Los Miserables

Autor: Víctor Hugo

Segunda Parte: Cosette

Libro quinto

A escopetas negras, rehala muda

Cap V : Algo imposible con el alumbrado de gas.

En ese momento empezó a oírse a cierta distancia un ruido sordo y cadencioso. Jean Valjean se arriesgó a echar una ojeada más allá de la esquina de la calle. Siete u ocho soldados en pelotón acababan de entrar en la calle de Polonceau. Veía brillar las bayonetas. Venían hacia él.

Esos soldados, al frente de los cuales divisaba la alta silueta de Javert, avanzaban despacio y con cuidado. Se detenían con frecuencia. Estaba claro que iban explorando todos los recovecos de las paredes y todos los huecos de las puertas y los paseos de entrada.

Se trataba, y aquí la conjetura no podía por menos de ser atinada, de alguna patrulla con la que se había cruzado Javert y cuya ayuda había pedido.

Los dos acólitos de Javert se habían incorporado a sus filas.

Visto el paso que llevaban y las paradas que hacían, necesitarían alrededor de un cuarto de hora para llegar al sitio en que estaba Jean Valjean. Fue un momento espantoso. Pocos minutos separaban a Jean Valjean de aquel precipicio horrible que se abría ante él por tercera vez.
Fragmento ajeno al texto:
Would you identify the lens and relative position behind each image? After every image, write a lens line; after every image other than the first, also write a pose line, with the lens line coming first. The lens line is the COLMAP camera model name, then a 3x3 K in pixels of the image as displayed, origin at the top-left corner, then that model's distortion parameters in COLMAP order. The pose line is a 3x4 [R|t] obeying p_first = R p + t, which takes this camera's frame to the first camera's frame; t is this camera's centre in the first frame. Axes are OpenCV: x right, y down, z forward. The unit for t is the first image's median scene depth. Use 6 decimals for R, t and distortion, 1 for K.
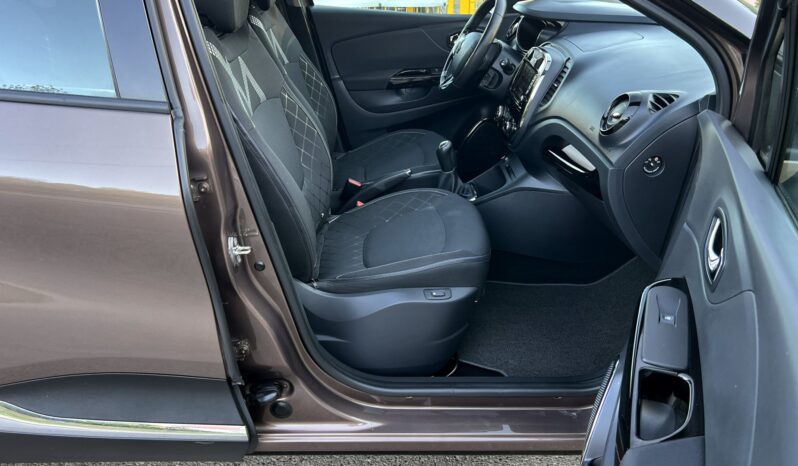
lens RADIAL K [[583.7, 0, 389.6], [0, 583.7, 232.8], [0, 0, 1]] dist [0.106682, -0.174805]
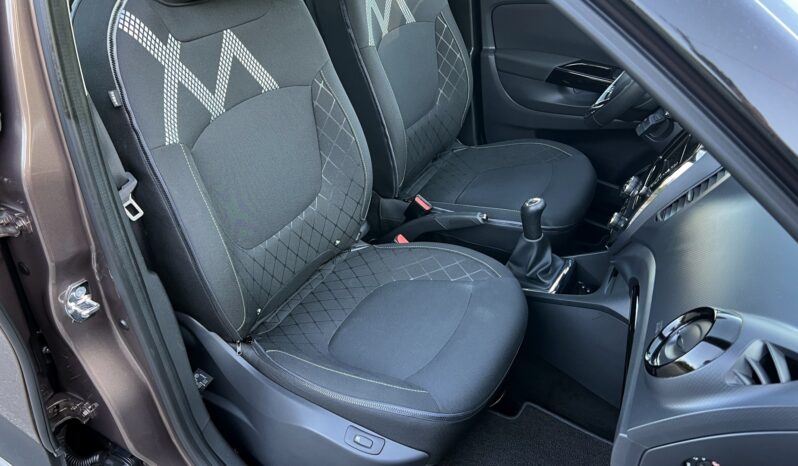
lens RADIAL K [[600.8, 0, 399.0], [0, 600.8, 233.0], [0, 0, 1]] dist [0.097566, -0.193146]
pose [[0.878231, 0.351899, -0.323848, 0.202411], [-0.305802, 0.933859, 0.185454, -0.206084], [0.367689, -0.063838, 0.927755, 0.280014]]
Y, ahora, el presidio no era ya sólo el presidio; era perder a Cosette para siempre, es decir, una vida igual que el interior de una tumba.

Sólo quedaba ya una posibilidad.

Jean Valjean tenía la peculiaridad siguiente: podría decirse que llevaba dos macutos; en uno guardaba los pensamientos de un santo; en el otro, los temibles talentos de un presidiario. Rebuscaba en uno o en otro, según las ocasiones.
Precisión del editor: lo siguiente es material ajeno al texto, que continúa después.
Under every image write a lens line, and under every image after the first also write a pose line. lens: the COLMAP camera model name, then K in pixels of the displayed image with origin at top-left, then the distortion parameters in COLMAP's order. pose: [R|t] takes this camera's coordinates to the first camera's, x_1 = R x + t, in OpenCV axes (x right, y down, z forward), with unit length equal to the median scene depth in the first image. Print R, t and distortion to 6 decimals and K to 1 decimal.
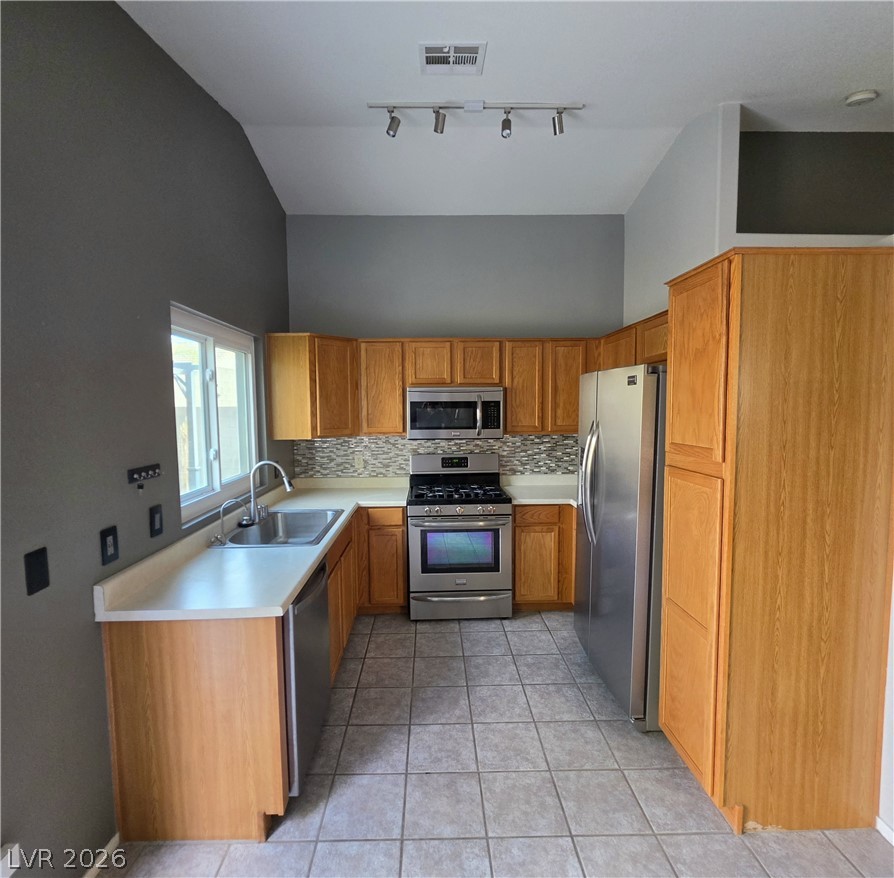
lens RADIAL K [[469.6, 0, 445.5], [0, 469.6, 440.1], [0, 0, 1]] dist [-0.005165, -0.001250]
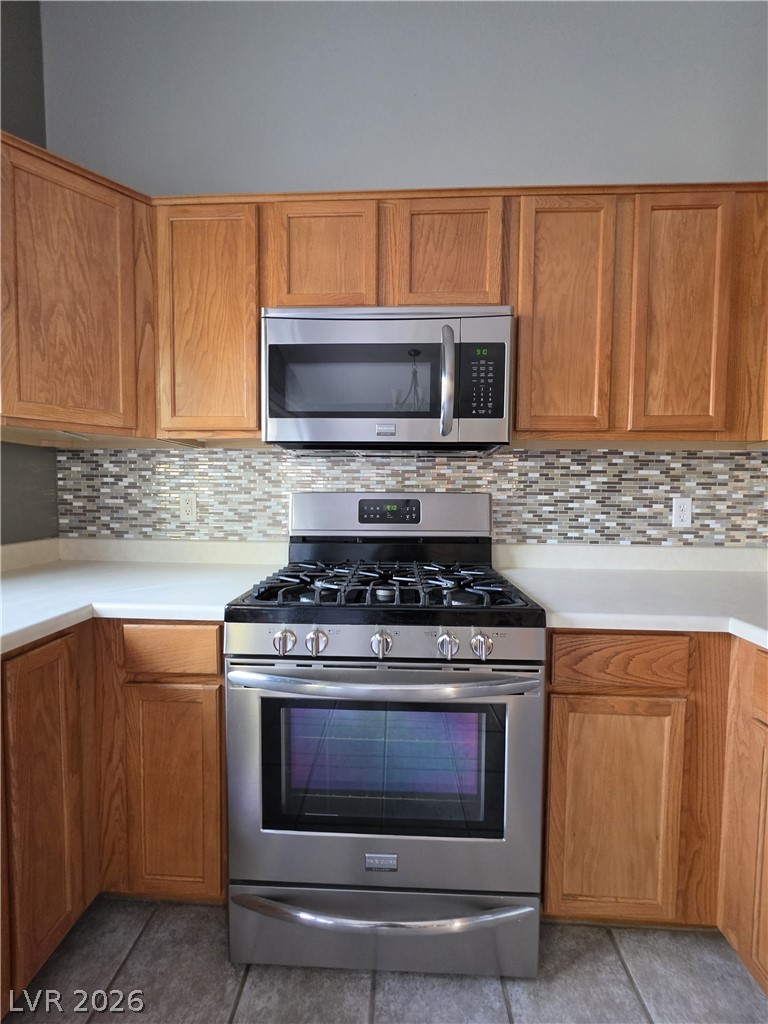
lens RADIAL K [[410.4, 0, 384.7], [0, 410.4, 509.4], [0, 0, 1]] dist [-0.002049, 0.000177]
pose [[0.996873, 0.019601, -0.076548, 0.047908], [-0.021803, 0.999369, -0.028034, 0.060382], [0.075950, 0.029615, 0.996672, 0.658595]]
Entre otros recursos, gracias a sus numerosas evasiones del presidio de Tolón, era maestro, como recordaremos, en el arte increíble de trepar, sin escalas y sin ganchos, sólo con la fuerza muscular, apoyándose en la nuca, en los hombros, en las caderas y en las rodillas, ayudándose apenas con los escasos relieves de la piedra, por el ángulo recto de un muro, hasta un sexto piso si menester fuere; arte que dio tanta fama, volviéndolo tan espantoso, a ese rincón del patio de La Conciergerie de París por donde se escapó, hará alrededor de veinte años, el condenado Battemolle.

Jean Valjean midió con la vista la tapia por cuya cima asomaba el tilo. Tenía unos dieciocho pies de alto. El rincón que formaba con la fachada del gablete del edificio principal lo rellenaba, por la parte inferior, un saliente macizo, de obra y de forma triangular, destinado probablemente a proteger aquel rincón, demasiado propicio de las paradas de esos creadores de estercoleros a los que llamamos transeúntes. Esa forma preventiva de rellenar los rincones es muy usual en París.

El saliente macizo era de unos cinco pies de altura. Subido en él, lo que faltaba por salvar para llegar a la cima de la tapia no era sino de catorce pies.

La tapia la coronaba una piedra plana y sin caballete.

La dificultad residía en Cosette. Cosette no sabía trepar por una pared. ¿Abandonarla? A Jean Valjean ni se le pasaba por las mientes. Llevarla consigo era imposible. Un hombre precisa todas sus fuerzas para llevar a cabo con bien esas peculiares ascensiones. La mínima carga le alteraría el centro de gravedad y se caería.